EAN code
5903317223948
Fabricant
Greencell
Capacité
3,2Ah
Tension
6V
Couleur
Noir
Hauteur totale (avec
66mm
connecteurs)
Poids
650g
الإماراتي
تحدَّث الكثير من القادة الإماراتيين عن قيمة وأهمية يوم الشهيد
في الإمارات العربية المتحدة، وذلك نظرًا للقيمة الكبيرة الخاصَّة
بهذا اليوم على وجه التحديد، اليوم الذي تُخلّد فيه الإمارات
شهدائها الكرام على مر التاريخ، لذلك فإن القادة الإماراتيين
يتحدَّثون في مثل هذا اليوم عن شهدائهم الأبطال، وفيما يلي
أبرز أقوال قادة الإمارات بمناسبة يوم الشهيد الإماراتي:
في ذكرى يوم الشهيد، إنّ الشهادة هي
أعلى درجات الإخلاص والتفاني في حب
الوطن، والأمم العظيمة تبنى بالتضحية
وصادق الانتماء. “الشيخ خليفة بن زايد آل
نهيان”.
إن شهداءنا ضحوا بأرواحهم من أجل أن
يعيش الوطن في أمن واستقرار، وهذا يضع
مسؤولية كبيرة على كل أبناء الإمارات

★ ★ ★ ★

• **Brief**
Could you rewrite the listing from its first line through the line containing "في ذكرى يوم الشهيد، إنّ الشهادة هي", with "Noir" changed to "Blanc" and nothing else altered?

• **Exercise response**
EAN code
5903317223948
Fabricant
Greencell
Capacité
3,2Ah
Tension
6V
Couleur
Blanc
Hauteur totale (avec
66mm
connecteurs)
Poids
650g
الإماراتي
تحدَّث الكثير من القادة الإماراتيين عن قيمة وأهمية يوم الشهيد
في الإمارات العربية المتحدة، وذلك نظرًا للقيمة الكبيرة الخاصَّة
بهذا اليوم على وجه التحديد، اليوم الذي تُخلّد فيه الإمارات
شهدائها الكرام على مر التاريخ، لذلك فإن القادة الإماراتيين
يتحدَّثون في مثل هذا اليوم عن شهدائهم الأبطال، وفيما يلي
أبرز أقوال قادة الإمارات بمناسبة يوم الشهيد الإماراتي:
في ذكرى يوم الشهيد، إنّ الشهادة هي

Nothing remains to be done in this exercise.